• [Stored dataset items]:
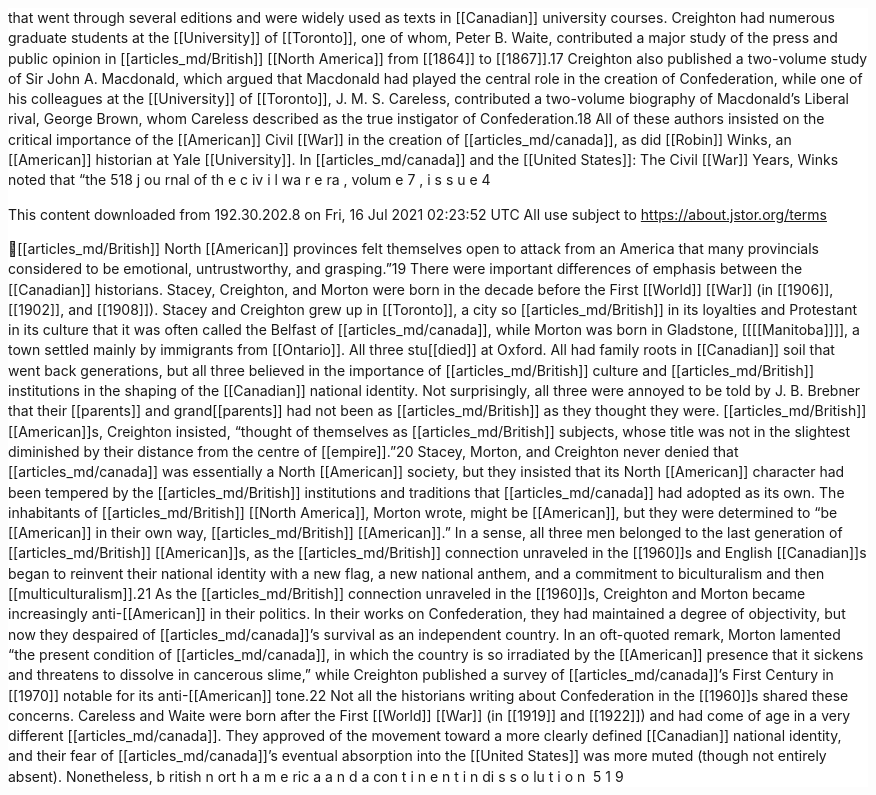 that went through several editions and were widely used as texts in
[[Canadian]] university courses. Creighton had numerous graduate students
at the [[University]] of [[Toronto]], one of whom, Peter B. Waite, contributed
a major study of the press and public opinion in [[articles_md/British]] [[North America]]
from [[1864]] to [[1867]].17 Creighton also published a two-volume study of Sir
John A. Macdonald, which argued that Macdonald had played the central
role in the creation of Confederation, while one of his colleagues at the
[[University]] of [[Toronto]], J. M. S. Careless, contributed a two-volume biography of Macdonald’s Liberal rival, George Brown, whom Careless described
as the true instigator of Confederation.18 All of these authors insisted
on the critical importance of the [[American]] Civil [[War]] in the creation of
[[articles_md/canada]], as did [[Robin]] Winks, an [[American]] historian at Yale [[University]]. In
[[articles_md/canada]] and the [[United States]]: The Civil [[War]] Years, Winks noted that “the
518 j ou rnal of th e c iv i l wa r e ra , volum e 7 , i s s u e 4

This content downloaded from
192.30.202.8 on Fri, 16 Jul 2021 02:23:52 UTC
All use subject to https://about.jstor.org/terms

[[articles_md/British]] North [[American]] provinces felt themselves open to attack from an
America that many provincials considered to be emotional, untrustworthy,
and grasping.”19
There were important differences of emphasis between the [[Canadian]]
historians. Stacey, Creighton, and Morton were born in the decade before
the First [[World]] [[War]] (in [[1906]], [[1902]], and [[1908]]). Stacey and Creighton
grew up in [[Toronto]], a city so [[articles_md/British]] in its loyalties and Protestant in its
culture that it was often called the Belfast of [[articles_md/canada]], while Morton was
born in Gladstone, [[[[Manitoba]]]], a town settled mainly by immigrants from
[[Ontario]]. All three stu[[died]] at Oxford. All had family roots in [[Canadian]]
soil that went back generations, but all three believed in the importance
of [[articles_md/British]] culture and [[articles_md/British]] institutions in the shaping of the [[Canadian]]
national identity. Not surprisingly, all three were annoyed to be told by J.
B. Brebner that their [[parents]] and grand[[parents]] had not been as [[articles_md/British]] as
they thought they were. [[articles_md/British]] [[American]]s, Creighton insisted, “thought of
themselves as [[articles_md/British]] subjects, whose title was not in the slightest diminished by their distance from the centre of [[empire]].”20 Stacey, Morton, and
Creighton never denied that [[articles_md/canada]] was essentially a North [[American]]
society, but they insisted that its North [[American]] character had been tempered by the [[articles_md/British]] institutions and traditions that [[articles_md/canada]] had adopted
as its own. The inhabitants of [[articles_md/British]] [[North America]], Morton wrote, might
be [[American]], but they were determined to “be [[American]] in their own way,
[[articles_md/British]] [[American]].” In a sense, all three men belonged to the last generation
of [[articles_md/British]] [[American]]s, as the [[articles_md/British]] connection unraveled in the [[1960]]s and
English [[Canadian]]s began to reinvent their national identity with a new
flag, a new national anthem, and a commitment to biculturalism and then
[[multiculturalism]].21
As the [[articles_md/British]] connection unraveled in the [[1960]]s, Creighton and
Morton became increasingly anti-[[American]] in their politics. In their
works on Confederation, they had maintained a degree of objectivity, but
now they despaired of [[articles_md/canada]]’s survival as an independent country. In an
oft-quoted remark, Morton lamented “the present condition of [[articles_md/canada]], in
which the country is so irradiated by the [[American]] presence that it sickens
and threatens to dissolve in cancerous slime,” while Creighton published
a survey of [[articles_md/canada]]’s First Century in [[1970]] notable for its anti-[[American]]
tone.22 Not all the historians writing about Confederation in the [[1960]]s
shared these concerns. Careless and Waite were born after the First [[World]]
[[War]] (in [[1919]] and [[1922]]) and had come of age in a very different [[articles_md/canada]].
They approved of the movement toward a more clearly defined [[Canadian]]
national identity, and their fear of [[articles_md/canada]]’s eventual absorption into the
[[United States]] was more muted (though not entirely absent). Nonetheless,
﻿b ritish n ort h a m e ric a a n d a con t i n e n t i n di s s o lu t i o n ﻿ 5 1 9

• [What you will do]: Copy nothing but the lines from the top of the data down to the line containing "John A. Macdonald, which", and leave the pictures out.

• [Result of this task]:
 that went through several editions and were widely used as texts in
[[Canadian]] university courses. Creighton had numerous graduate students
at the [[University]] of [[Toronto]], one of whom, Peter B. Waite, contributed
a major study of the press and public opinion in [[articles_md/British]] [[North America]]
from [[1864]] to [[1867]].17 Creighton also published a two-volume study of Sir
John A. Macdonald, which argued that Macdonald had played the central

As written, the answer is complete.